WHAT THE EXERCISE ASKS:
Return the lines of the data below exactly. Start at the first and end with the line containing "la Rua Cândido".

EXCERPTED DATA:
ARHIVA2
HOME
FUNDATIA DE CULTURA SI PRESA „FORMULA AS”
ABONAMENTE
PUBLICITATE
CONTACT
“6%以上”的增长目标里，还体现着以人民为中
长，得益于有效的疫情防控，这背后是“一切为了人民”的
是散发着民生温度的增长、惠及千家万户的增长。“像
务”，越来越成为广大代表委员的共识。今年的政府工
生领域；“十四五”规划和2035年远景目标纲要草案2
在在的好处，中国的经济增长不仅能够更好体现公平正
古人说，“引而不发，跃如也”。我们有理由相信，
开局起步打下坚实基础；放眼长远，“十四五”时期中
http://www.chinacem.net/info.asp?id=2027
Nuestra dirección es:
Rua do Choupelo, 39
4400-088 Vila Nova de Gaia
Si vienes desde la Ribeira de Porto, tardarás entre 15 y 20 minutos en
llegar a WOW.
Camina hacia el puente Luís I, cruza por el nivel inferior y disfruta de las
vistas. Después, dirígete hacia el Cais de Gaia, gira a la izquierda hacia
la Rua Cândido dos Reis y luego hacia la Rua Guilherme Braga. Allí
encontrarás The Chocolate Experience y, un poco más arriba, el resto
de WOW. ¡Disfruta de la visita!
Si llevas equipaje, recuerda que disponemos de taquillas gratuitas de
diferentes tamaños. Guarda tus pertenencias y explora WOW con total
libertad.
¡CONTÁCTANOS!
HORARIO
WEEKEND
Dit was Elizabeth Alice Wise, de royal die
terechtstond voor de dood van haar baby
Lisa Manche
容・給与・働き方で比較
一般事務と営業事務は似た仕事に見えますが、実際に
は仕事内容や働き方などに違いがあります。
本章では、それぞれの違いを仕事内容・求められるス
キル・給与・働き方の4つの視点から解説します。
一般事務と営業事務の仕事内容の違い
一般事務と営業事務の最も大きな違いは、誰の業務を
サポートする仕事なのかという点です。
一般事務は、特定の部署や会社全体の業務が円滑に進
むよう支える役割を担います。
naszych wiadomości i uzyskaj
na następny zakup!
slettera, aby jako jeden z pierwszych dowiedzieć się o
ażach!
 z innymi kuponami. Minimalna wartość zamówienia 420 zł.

TASK RESPONSE:
ARHIVA2
HOME
FUNDATIA DE CULTURA SI PRESA „FORMULA AS”
ABONAMENTE
PUBLICITATE
CONTACT
“6%以上”的增长目标里，还体现着以人民为中
长，得益于有效的疫情防控，这背后是“一切为了人民”的
是散发着民生温度的增长、惠及千家万户的增长。“像
务”，越来越成为广大代表委员的共识。今年的政府工
生领域；“十四五”规划和2035年远景目标纲要草案2
在在的好处，中国的经济增长不仅能够更好体现公平正
古人说，“引而不发，跃如也”。我们有理由相信，
开局起步打下坚实基础；放眼长远，“十四五”时期中
http://www.chinacem.net/info.asp?id=2027
Nuestra dirección es:
Rua do Choupelo, 39
4400-088 Vila Nova de Gaia
Si vienes desde la Ribeira de Porto, tardarás entre 15 y 20 minutos en
llegar a WOW.
Camina hacia el puente Luís I, cruza por el nivel inferior y disfruta de las
vistas. Después, dirígete hacia el Cais de Gaia, gira a la izquierda hacia
la Rua Cândido dos Reis y luego hacia la Rua Guilherme Braga. Allí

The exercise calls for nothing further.